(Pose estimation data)

■ ■ ■ ■

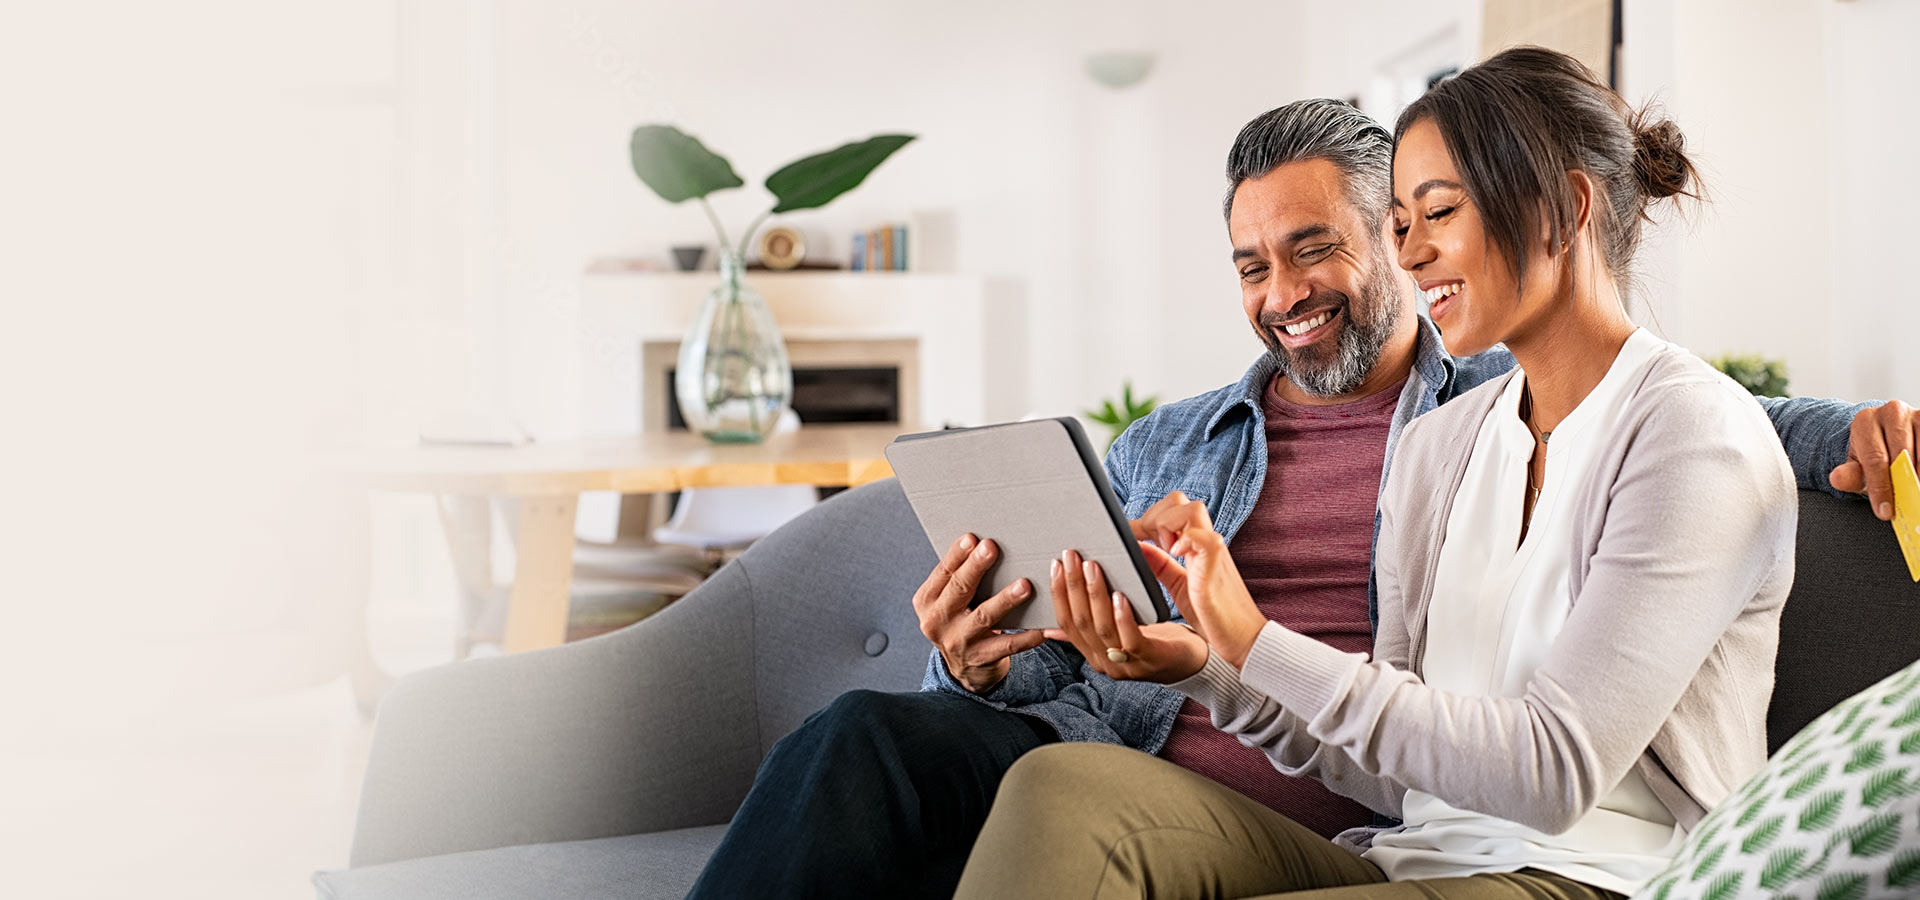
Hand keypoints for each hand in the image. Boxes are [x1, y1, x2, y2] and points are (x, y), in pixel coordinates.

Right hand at [914, 533, 1044, 693]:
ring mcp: (958, 642)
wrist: (963, 667)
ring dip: (1005, 600)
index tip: (972, 537)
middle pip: (959, 589)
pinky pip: (1007, 645)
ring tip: (1024, 585)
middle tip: (991, 548)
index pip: (943, 572)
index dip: (957, 554)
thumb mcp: (949, 601)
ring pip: (984, 617)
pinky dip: (1026, 635)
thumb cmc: (960, 620)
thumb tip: (984, 543)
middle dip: (976, 567)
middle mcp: (937, 621)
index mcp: (927, 601)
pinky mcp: (980, 658)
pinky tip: (1042, 626)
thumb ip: (959, 577)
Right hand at [1040, 549, 1207, 683]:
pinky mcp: (1150, 660)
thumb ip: (1091, 624)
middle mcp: (1104, 662)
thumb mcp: (1118, 631)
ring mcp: (1126, 664)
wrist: (1193, 662)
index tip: (1056, 564)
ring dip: (1094, 594)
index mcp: (1092, 653)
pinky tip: (1120, 595)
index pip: (1066, 622)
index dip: (1059, 593)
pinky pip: (1131, 639)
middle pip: (1080, 622)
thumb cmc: (1155, 639)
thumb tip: (1055, 615)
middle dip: (1073, 586)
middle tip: (1071, 557)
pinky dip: (1122, 616)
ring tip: (1092, 567)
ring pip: (1102, 628)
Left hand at [1131, 491, 1267, 667]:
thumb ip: (1160, 565)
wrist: (1243, 640)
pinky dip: (1187, 540)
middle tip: (1144, 543)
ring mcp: (1213, 552)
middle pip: (1180, 501)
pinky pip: (1205, 539)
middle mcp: (1205, 542)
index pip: (1171, 509)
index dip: (1147, 517)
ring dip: (1169, 524)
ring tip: (1165, 550)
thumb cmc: (1214, 615)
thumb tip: (1138, 546)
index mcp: (1195, 545)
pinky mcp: (1217, 567)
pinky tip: (1175, 554)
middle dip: (1155, 516)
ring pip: (1192, 509)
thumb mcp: (1179, 585)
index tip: (1128, 535)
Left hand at [1828, 400, 1918, 520]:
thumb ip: (1847, 475)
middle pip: (1903, 454)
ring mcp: (1916, 414)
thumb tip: (1837, 478)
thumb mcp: (1856, 467)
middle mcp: (1892, 412)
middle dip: (1906, 484)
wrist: (1885, 437)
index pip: (1875, 459)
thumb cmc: (1871, 455)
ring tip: (1916, 496)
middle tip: (1909, 506)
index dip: (1881, 487)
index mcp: (1865, 420)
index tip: (1885, 512)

■ ■ ■ ■

§ **TASK INSTRUCTIONS**: Return exactly the lines above from the line that has "ring pip: (1192, 509)" through the line that has "index dip: (1881, 487)", inclusive, and nothing else.

§ **EXERCISE OUTPUT**:
ring pip: (1192, 509)
thumb mcp: (1179, 585)
index tip: (1128, 535)
Left hand at [1828, 400, 1918, 520]:
thumb ip: (1847, 475)
middle pip: (1903, 454)
ring mcp: (1916, 414)
thumb tip: (1837, 478)
thumb mcp: (1856, 467)
middle mcp: (1892, 412)
middle dip: (1906, 484)
wrist: (1885, 437)
index pip: (1875, 459)
thumb cmc: (1871, 455)
ring tip: (1916, 496)
middle tip: (1909, 506)
index dip: (1881, 487)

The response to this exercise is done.